I was sitting on the couch watching a dvd, laptop on my lap so I could multitask, when I spotted a familiar face in the first few minutes of The Visitor. It was a cameo by none other than Marian Seldes! I knew I had to stop surfing the 'net and give this movie my undivided attention.
And I'm glad I did. The Visitor is well-acted and such an interesting look at contemporary New York City. Richard Jenkins, who for years was a member of Trinity Repertory Company, and also played the father in Six Feet Under, is an economics professor named Walter Vale who befriends with an illegal immigrant couple.
Walter returns to his Manhattan apartment and finds the couple, a Syrian named Tarek (played by Haaz Sleiman) and his girlfriend, Zainab, from Senegal, (played by Danai Gurira) squatting there.
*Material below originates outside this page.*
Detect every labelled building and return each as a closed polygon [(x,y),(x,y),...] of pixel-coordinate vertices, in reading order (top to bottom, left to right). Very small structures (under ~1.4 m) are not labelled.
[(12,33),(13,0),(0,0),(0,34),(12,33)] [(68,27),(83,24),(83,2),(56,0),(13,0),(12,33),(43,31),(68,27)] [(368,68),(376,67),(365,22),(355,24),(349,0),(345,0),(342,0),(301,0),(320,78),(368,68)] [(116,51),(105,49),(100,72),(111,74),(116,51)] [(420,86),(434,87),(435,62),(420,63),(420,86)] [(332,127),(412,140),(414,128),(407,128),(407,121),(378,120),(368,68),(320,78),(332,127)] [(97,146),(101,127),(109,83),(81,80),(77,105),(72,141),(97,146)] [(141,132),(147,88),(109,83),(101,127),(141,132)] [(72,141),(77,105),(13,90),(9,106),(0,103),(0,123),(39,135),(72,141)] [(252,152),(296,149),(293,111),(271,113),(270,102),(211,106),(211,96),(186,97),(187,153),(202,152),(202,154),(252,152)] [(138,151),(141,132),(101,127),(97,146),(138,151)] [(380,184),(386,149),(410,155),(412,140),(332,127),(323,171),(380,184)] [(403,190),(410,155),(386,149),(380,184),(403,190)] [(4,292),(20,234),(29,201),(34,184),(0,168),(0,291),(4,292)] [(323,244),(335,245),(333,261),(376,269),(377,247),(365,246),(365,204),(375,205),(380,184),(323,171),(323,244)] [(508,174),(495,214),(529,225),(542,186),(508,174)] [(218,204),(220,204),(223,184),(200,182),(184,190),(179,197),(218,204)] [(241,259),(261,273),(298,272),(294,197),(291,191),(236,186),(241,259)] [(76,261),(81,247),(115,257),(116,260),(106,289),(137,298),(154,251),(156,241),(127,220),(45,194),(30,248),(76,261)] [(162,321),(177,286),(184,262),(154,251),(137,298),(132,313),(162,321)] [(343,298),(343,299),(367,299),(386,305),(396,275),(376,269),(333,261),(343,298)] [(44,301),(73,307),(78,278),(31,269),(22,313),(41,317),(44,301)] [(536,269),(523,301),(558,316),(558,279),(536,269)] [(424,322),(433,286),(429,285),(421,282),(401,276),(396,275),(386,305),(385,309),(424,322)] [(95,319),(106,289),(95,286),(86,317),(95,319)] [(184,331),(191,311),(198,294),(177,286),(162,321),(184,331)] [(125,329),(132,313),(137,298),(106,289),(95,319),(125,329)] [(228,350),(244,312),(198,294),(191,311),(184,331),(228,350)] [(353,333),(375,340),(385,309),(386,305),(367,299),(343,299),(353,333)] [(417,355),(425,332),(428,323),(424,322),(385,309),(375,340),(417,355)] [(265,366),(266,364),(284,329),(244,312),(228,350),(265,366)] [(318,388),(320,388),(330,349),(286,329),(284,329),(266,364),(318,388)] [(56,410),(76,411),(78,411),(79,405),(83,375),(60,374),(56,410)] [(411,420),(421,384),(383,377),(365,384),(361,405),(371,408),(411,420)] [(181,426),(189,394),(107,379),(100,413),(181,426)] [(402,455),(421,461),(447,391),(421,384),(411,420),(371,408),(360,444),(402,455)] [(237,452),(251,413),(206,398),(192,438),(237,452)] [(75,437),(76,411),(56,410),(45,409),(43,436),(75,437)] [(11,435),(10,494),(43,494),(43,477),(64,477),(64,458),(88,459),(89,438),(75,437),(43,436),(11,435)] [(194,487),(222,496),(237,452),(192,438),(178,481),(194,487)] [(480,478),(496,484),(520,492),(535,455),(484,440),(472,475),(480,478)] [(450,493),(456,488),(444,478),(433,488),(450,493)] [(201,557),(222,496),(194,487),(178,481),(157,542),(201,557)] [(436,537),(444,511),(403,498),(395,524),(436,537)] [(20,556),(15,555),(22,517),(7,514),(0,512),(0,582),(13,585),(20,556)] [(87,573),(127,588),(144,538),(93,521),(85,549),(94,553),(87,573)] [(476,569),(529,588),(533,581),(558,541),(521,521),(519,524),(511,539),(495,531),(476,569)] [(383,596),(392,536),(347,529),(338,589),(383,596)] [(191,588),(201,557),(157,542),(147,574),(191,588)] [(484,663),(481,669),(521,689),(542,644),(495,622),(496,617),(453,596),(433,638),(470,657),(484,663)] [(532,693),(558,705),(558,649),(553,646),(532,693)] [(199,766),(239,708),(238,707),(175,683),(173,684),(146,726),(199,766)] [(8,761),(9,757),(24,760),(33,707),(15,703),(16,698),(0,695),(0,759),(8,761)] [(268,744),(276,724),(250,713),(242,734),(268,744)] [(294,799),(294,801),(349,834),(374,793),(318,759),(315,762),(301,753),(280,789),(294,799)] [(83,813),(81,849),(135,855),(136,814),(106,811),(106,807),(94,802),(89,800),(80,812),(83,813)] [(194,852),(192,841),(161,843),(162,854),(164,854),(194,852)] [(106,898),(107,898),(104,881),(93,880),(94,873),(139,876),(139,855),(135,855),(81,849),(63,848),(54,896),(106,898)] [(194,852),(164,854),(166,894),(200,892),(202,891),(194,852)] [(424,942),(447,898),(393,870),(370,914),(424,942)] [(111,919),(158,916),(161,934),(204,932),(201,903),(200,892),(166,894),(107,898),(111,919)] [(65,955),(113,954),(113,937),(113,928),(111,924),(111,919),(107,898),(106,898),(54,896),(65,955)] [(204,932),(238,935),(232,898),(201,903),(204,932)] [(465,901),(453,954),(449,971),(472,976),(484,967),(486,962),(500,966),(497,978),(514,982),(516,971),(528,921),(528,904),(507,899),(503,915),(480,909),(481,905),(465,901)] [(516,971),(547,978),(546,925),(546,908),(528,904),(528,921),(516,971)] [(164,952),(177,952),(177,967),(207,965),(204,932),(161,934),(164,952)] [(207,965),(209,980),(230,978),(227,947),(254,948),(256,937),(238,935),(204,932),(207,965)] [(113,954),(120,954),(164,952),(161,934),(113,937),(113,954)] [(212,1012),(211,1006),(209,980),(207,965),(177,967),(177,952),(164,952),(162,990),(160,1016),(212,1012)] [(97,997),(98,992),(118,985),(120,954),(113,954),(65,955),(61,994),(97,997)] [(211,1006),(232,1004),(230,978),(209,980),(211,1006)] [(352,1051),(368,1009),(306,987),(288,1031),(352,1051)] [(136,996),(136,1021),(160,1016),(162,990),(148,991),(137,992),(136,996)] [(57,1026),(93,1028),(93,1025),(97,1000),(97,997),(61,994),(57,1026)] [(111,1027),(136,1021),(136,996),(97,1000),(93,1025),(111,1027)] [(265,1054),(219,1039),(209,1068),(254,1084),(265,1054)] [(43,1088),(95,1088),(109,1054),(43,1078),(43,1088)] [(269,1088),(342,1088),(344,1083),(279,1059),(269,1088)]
Realizing that they have no place else to go, and perhaps, also, because he's a bit lonely after the death of his wife, he invites them to stay. (Personally, since Tarek reacts so violently at being surprised by Walter, I would have called the police. But that would have been the end of the movie.)
He's soon caught up in their lives and seems invigorated by the pair. And they're so recognizable to anyone who's spent any time in New York City. Tarek plays the djembe, an African drum, and Zainab has a sidewalk table where she sells jewelry that she makes herself. Tarek is the friendlier of the two, inviting Walter along to clubs and teaching him to play the drums. Zainab is more distant and wary at first.
What struck me about The Visitor is that all of the characters are so wonderfully drawn and the performances are so understated. Writer and director Thomas McCarthy was also responsible for The Station Agent, another great movie about a group of unlikely friends. Here, he lets the story unfold bit by bit, with a fact revealed here or there.
When Tarek is arrested and held for being in the country illegally, Walter has to navigate this totally unfamiliar world of immigration laws and detention centers to try and help him. When Tarek's mother, Mouna (Hiam Abbass) arrives from Michigan to find out what happened to her son, Walter befriends her, too. He even takes her to The Phantom of the Opera on Broadway, a show she's longed to see.
McCarthy does lay the symbolism on a bit thick at times - at one point, Walter, Mouna and Zainab pass the Statue of Liberty as they take a ride on the Staten Island Ferry. And there seem to be a lot of strategically placed American flags in shots.
But without being too preachy, the movie does a good job of showing how the detention process works and McCarthy makes a good case for a more sane and humane policy toward illegal immigrants. This is a thought-provoking movie that shows a side of life in New York City we don't often get to see up close. And Jenkins is great. I really hope he gets an Oscar nomination.